How to complete this task:
Everything in the listing below must be set down again exactly, apart from the pictures.

Dataset excerpt:

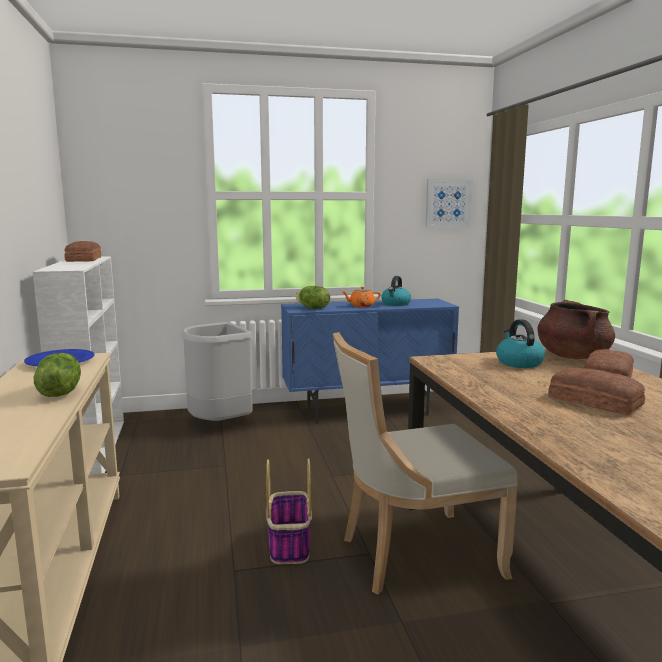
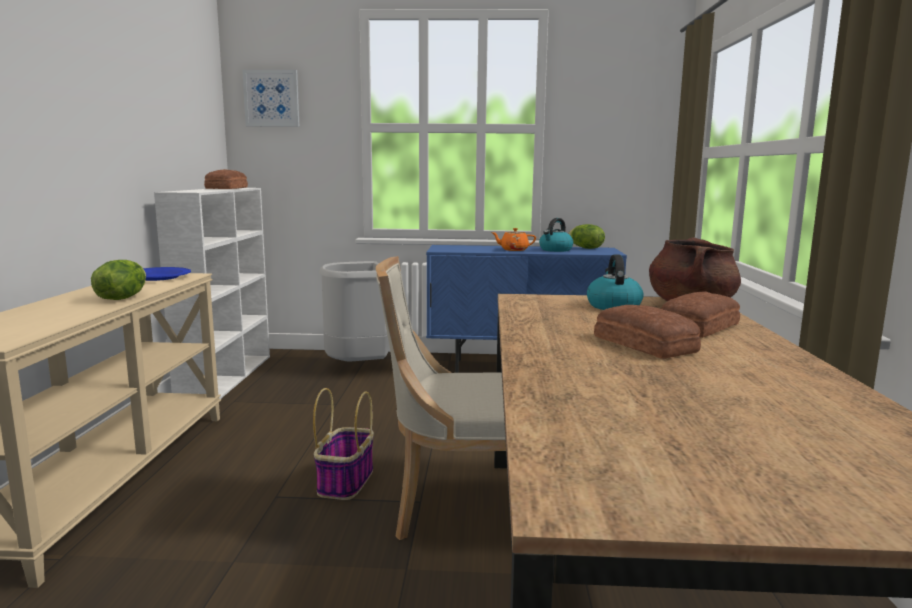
camera: 15 degrees right, 0 degrees up
lettuce [296,286,330,309] -> lettuce moved to [568,224,605,249]
picture [425,179,473,228] -> picture moved to [242,70,299,127]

Answer section:
camera: 15 degrees right, 0 degrees up
lettuce [296,286,330,309] -> lettuce moved to [568,224,605,249]
picture [425,179,473,228] -> picture moved to [242,70,299,127]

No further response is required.